Tag Archives: Religion and Literature

“Buddhism and American Literature”

I did a thing! I have a chapter titled “Buddhism and American Literature” that has been published in The Oxford Handbook of American Buddhism, edited by Ann Gleig and Scott Mitchell. The book just came out late last month.

While I cannot post the entire chapter here, I will post a picture of the first paragraph because it is viewable in the “Read Sample” of the Amazon dot com website. The book is incredibly expensive so if you want to read the chapter, the cheapest way may be to acquire the book through a library loan.

Kimberly Beek. “Buddhism and American Literature” In The Oxford Handbook of American Buddhism, edited by Ann Gleig and Scott A. Mitchell, 499–515. Oxford, UK: Oxford University Press, 2024.

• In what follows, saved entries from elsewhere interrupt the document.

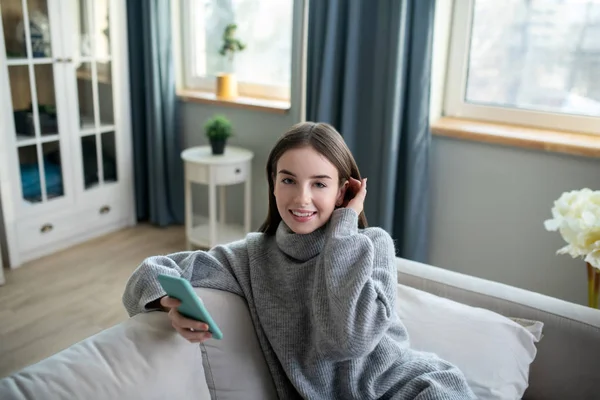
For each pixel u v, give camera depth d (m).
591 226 1.63
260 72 3.34
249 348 1.24
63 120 3.03
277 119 3.13
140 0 3.26
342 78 2.68
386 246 1.25
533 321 1.49
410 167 2.58
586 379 1.47
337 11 2.56
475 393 1.34
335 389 1.19
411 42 2.46
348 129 2.67
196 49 3.51
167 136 3.42
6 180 2.80
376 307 1.10
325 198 1.19
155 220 3.56
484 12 2.58
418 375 1.18
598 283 1.81
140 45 3.33
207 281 1.27
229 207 3.51
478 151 2.53
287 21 3.16
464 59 2.66
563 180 2.37
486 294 1.60
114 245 3.27
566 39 2.43
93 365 1.00
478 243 2.64
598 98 2.42
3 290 2.71
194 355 1.13
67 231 3.19
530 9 2.48
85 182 3.24
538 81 2.54
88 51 3.09
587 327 1.47
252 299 1.28
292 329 1.22
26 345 2.29
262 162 3.28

My Review of “David Mitchell’s Post-Secular World: Buddhism, Belief and the Urgency of Compassion” by Rose Harris-Birtill in the Religion and Literature Journal

A while back I reviewed David Mitchell’s Post-Secular World: Buddhism, Belief and the Urgency of Compassion (2019), by Rose Harris-Birtill for Religion and Literature, a journal published by the University of Notre Dame. Harris-Birtill’s work is important for Buddhist fiction because it is the first text written by a solo scholar about one individual author whose work inhabits and purports a Buddhist worldview: David Mitchell. He wrote Cloud Atlas (2004), The Bone Clocks (2014), and Utopia Avenue (2020) to name just a few of his novels. This is big! It means that Buddhist fiction is truly starting to be recognized in the academy.

While I cannot post the whole review here for copyright reasons, I can post the opening paragraph.

You can find the full review through the Project Muse database. Here is the citation:

Beek, Kimberly. Review of David Mitchell’s Post-Secular World: Buddhism, Belief and the Urgency of Compassion, by Rose Harris-Birtill. Religion & Literature 54, no. 3 (2022): 171-173.

Enjoy!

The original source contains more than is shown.